What the task asks: Reproduce every row below verbatim, changing no character.

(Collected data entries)
+===+
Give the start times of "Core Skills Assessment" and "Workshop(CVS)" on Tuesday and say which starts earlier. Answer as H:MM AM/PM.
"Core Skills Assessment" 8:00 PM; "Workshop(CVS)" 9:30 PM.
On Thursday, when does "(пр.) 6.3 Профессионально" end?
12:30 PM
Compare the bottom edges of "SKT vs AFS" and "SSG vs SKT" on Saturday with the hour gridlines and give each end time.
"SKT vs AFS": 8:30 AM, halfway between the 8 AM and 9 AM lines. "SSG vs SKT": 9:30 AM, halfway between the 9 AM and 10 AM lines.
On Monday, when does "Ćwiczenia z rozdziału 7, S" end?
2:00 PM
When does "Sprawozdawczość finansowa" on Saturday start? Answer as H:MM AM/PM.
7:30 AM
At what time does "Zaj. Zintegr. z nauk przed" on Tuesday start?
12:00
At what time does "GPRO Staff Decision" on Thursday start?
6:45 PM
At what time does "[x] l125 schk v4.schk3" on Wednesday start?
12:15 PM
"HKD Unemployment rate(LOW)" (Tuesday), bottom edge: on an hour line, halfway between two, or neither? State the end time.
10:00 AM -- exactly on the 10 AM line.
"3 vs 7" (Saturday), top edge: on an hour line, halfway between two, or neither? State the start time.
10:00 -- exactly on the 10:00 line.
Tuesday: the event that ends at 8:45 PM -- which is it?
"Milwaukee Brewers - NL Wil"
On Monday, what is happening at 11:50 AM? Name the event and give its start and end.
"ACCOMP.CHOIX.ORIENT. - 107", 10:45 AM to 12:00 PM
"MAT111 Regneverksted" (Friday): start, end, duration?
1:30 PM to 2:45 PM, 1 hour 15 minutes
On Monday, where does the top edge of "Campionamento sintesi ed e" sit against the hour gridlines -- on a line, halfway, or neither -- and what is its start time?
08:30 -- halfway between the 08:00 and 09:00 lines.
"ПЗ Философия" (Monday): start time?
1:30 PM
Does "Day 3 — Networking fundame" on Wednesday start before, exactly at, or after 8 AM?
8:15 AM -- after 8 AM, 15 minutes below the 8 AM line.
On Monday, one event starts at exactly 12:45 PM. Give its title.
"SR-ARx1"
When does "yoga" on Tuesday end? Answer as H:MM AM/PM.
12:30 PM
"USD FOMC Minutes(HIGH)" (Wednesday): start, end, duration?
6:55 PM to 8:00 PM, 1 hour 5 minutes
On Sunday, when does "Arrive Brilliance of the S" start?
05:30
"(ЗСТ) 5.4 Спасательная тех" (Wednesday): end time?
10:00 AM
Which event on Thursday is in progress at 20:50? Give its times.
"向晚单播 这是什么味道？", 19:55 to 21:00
+===+
Exercise output:
Give the start times of "Core Skills Assessment" and "Workshop(CVS)" on Tuesday and say which starts earlier. Answer as H:MM AM/PM.
"Core Skills Assessment" 8:00 PM; "Workshop(CVS)" 9:30 PM.
On Thursday, when does "(пр.) 6.3 Профессионально" end?
12:30 PM
Compare the bottom edges of "SKT vs AFS" and "SSG vs SKT" on Saturday with the hour gridlines and give each end time.
"SKT vs AFS": 8:30 AM, halfway between the 8 AM and 9 AM lines. "SSG vs SKT": 9:30 AM, halfway between the 9 AM and 10 AM lines.
On Monday, when does "Ćwiczenia z rozdziału 7, S" end?
2:00 PM
When does "Sprawozdawczość finansowa" on Saturday start? Answer as H:MM AM/PM.
7:30 AM
At what time does "Zaj. Zintegr. z nauk przed" on Tuesday start?
12:00
At what time does "GPRO Staff Decision" on Thursday start?
6:45 PM
At what time does "[x] l125 schk v4.schk3" on Wednesday start?
12:15 PM
"HKD Unemployment rate(LOW)" (Tuesday), bottom edge: on an hour line, halfway between two, or neither? State the end time.
10:00 AM -- exactly on the 10 AM line.
"3 vs 7" (Saturday), top edge: on an hour line, halfway between two, or neither? State the start time.
10:00 -- exactly on the 10:00 line.
Tuesday: the event that ends at 8:45 PM -- which is it?
"Milwaukee Brewers - NL Wil"
On Monday, what is happening at 11:50 AM? Name the event and give its start and end.
"ACCOMP.CHOIX.ORIENT. - 107", 10:45 AM to 12:00 PM
"MAT111 Regneverksted" (Friday): start, end, duration?
1:30 PM to 2:45 PM, 1 hour 15 minutes
On Monday, where does the top edge of "Campionamento sintesi ed e" sit against the hour gridlines -- on a line, halfway, or neither -- and what is its start time?
08:30 -- halfway between the 08:00 and 09:00 lines.
"ПЗ Философия" (Monday): start time?
1:30 PM
Does "Day 3 — Networking fundame" on Wednesday start before, exactly at, or after 8 AM?
8:15 AM -- after 8 AM, 15 minutes below the 8 AM line.
On Monday, one event starts at exactly 12:45 PM. Give its title.
"SR-ARx1"
When does "yoga" on Tuesday end? Answer as H:MM AM/PM.
12:30 PM
"USD FOMC Minutes(HIGH)" (Wednesday): start, end, duration?
6:55 PM to 8:00 PM, 1 hour 5 minutes
On Sunday, when does "Arrive Brilliance of the S" start?
05:30
"(ЗСТ) 5.4 Спасательная тех" (Wednesday): end time?
10:00 AM
Which event on Thursday is in progress at 20:50? Give its times.
"向晚单播 这是什么味道？", 19:55 to 21:00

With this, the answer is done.